Using El Capitan Systems: GPU Programming

Please see the Pro-tips page for guidance on working with the MI300A nodes and getting the best performance when managing memory allocations.

Terminology

ROCm is a software stack for programming on AMD GPUs. Essentially, ROCm is the software library for the GPU device. Users will program in a higher-level programming framework (such as HIP or OpenMP) which is then processed by a compiler into ROCm-compatible executable. Tools for working with ROCm compatible devices/applications include roc-prof, roc-tracer, roc-smi, as well as a debugging tool and an assembler/disassembler.

HIP is a high-level programming framework. It can be used to program both for ROCm and CUDA devices. ROCm provides a compiler wrapper called hipcc (similar to NVIDIA's nvcc).

Programming with HIP

Transitioning from CUDA

In general, users can replace "hip" in any "cuda" functions.

Know Issue with hipGetLastError

You MUST Call GetLastError Immediately After Kernel Launches!

The current behavior of hipGetLastError and hipPeekAtLastError may lead to silent errors in user applications. Please see the known issue page for details on how this bug manifests and an example of correct code.

GPU-aware MPI

See the MPI section on how to enable GPU-aware MPI. This will allow users to send GPU memory buffers directly via MPI calls.

Additional Information

More information available in the AMD ROCm Learning Center.

See the slides for Programming the AMD Instinct™ MI300 APU.

MI300A APU Nodes

Each node can be divided into 4 sockets, each with:

1 MI300A GPU,
21 available user CPU cores, with 3 cores reserved for the OS (2 hardware threads per core)
128GB HBM3 memory (a single NUMA domain)

GPUs, CPUs, OS, and RAM disks all share the same HBM3 memory in a unified address space. NOTE Accessing memory on a different socket will negatively impact performance.

We recommend that users utilize 4 MPI ranks per node, each using 1 GPU with memory and cores from the same socket via binding.

Partitioning Modes

The MI300A supports the following compute partitioning modes:

SPX (Single Partition X-celerator): All GPU XCDs are grouped as a single monolithic device.
TPX (Triple Partition X-celerator): The GPU complex is divided into three partitions, each containing two XCDs.
CPX (Core Partitioned X-celerator): Each of the six XCDs is treated as a separate logical device.

While SPX mode is the default for El Capitan systems, users can request TPX and CPX modes (with each APU presenting as 3 and 6 GPUs respectively).
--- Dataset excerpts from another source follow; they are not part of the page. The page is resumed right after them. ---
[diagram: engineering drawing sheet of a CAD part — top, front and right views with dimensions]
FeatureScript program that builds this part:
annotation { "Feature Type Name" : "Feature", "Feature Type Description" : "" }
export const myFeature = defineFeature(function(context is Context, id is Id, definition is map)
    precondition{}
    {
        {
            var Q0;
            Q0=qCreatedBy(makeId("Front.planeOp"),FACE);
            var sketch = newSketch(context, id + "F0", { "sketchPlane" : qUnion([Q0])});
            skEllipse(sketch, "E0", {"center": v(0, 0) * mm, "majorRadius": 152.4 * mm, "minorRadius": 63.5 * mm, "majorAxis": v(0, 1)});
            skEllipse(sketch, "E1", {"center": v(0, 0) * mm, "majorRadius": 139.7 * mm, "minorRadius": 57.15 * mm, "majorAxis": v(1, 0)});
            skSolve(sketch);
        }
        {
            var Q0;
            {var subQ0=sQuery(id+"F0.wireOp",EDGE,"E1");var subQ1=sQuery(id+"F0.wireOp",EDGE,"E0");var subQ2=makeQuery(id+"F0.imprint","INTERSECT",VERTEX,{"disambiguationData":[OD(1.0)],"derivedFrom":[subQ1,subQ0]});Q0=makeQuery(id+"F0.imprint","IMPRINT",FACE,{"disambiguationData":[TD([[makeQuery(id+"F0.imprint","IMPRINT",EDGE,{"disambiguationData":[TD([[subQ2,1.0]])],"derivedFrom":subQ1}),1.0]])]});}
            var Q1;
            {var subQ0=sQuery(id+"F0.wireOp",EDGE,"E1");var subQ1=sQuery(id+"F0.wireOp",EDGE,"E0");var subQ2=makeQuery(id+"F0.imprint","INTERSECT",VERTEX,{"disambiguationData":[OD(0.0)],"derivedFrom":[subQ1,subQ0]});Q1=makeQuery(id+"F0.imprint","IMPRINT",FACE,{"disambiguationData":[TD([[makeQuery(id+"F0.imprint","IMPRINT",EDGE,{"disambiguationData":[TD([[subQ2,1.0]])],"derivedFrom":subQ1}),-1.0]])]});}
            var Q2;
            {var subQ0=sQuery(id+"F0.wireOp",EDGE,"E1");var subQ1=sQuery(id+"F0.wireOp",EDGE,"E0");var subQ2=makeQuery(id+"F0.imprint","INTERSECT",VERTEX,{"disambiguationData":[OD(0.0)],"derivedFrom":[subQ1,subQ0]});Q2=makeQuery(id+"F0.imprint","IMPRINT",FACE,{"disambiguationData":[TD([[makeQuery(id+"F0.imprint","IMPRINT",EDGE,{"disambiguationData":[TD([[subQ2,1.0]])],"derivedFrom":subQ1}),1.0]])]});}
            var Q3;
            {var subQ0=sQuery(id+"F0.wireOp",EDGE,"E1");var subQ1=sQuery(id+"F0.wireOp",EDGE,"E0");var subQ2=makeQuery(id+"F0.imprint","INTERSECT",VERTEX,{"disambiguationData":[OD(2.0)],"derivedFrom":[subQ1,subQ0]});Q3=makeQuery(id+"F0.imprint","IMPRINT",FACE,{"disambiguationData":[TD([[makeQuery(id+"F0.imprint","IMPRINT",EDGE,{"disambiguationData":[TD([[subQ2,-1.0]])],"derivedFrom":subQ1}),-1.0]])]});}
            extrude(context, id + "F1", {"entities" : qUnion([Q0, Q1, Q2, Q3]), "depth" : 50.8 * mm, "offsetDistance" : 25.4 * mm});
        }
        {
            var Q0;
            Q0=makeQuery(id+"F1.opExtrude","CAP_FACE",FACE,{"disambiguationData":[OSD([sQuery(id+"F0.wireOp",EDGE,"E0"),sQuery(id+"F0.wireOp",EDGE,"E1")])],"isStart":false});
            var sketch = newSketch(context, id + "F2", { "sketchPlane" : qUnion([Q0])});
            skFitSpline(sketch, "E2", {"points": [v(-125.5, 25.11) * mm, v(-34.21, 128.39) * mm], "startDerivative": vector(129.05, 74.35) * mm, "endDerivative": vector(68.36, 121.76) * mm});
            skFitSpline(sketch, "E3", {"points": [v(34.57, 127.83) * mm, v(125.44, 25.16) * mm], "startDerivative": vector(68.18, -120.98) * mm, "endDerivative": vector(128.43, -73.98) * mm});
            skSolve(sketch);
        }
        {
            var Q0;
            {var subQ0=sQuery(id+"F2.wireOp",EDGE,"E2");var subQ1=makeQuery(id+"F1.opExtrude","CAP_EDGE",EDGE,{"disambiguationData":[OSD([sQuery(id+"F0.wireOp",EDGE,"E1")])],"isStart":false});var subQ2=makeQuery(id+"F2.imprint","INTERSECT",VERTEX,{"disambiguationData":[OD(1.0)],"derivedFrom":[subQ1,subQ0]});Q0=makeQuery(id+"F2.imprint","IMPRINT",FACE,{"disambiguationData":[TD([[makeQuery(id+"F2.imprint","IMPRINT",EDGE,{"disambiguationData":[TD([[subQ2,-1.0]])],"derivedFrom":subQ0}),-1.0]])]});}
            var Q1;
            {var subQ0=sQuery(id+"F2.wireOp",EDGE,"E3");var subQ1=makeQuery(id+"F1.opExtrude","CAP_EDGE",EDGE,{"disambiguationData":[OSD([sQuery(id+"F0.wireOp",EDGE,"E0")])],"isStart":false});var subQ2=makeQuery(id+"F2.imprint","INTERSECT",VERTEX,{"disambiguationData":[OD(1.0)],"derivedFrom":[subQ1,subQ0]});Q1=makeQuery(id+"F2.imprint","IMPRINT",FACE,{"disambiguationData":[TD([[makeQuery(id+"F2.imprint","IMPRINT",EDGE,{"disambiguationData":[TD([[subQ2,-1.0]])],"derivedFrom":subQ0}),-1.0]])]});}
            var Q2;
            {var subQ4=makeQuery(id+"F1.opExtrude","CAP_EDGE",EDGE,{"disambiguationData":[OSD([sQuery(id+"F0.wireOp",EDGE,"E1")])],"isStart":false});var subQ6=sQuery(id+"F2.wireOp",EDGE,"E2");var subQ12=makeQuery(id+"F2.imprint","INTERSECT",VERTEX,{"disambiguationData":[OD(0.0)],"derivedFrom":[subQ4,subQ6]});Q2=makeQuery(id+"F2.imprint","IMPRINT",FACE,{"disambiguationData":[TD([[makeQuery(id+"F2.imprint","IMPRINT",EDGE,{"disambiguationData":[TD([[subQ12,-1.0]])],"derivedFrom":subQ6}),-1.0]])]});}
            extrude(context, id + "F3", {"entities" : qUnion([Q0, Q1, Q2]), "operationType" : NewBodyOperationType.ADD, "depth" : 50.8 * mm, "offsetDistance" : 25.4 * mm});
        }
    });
Nodes can be requested in either of these modes using the flux options below:

#flux: --setattr=gpumode=TPX    #(or CPX)
#flux: --conf=resource.rediscover=true

The run command would be:

TPX mode: flux run -N 1 -x -n 12 -g1 ./example.out

CPX mode: flux run -N 1 -x -n 24 -g1 ./example.out

mpibind will ensure that each rank sees one of the partitions. rocm-smi can be used to confirm that the nodes are in the requested mode.

More details can be found on the AMD MI300A documentation pages.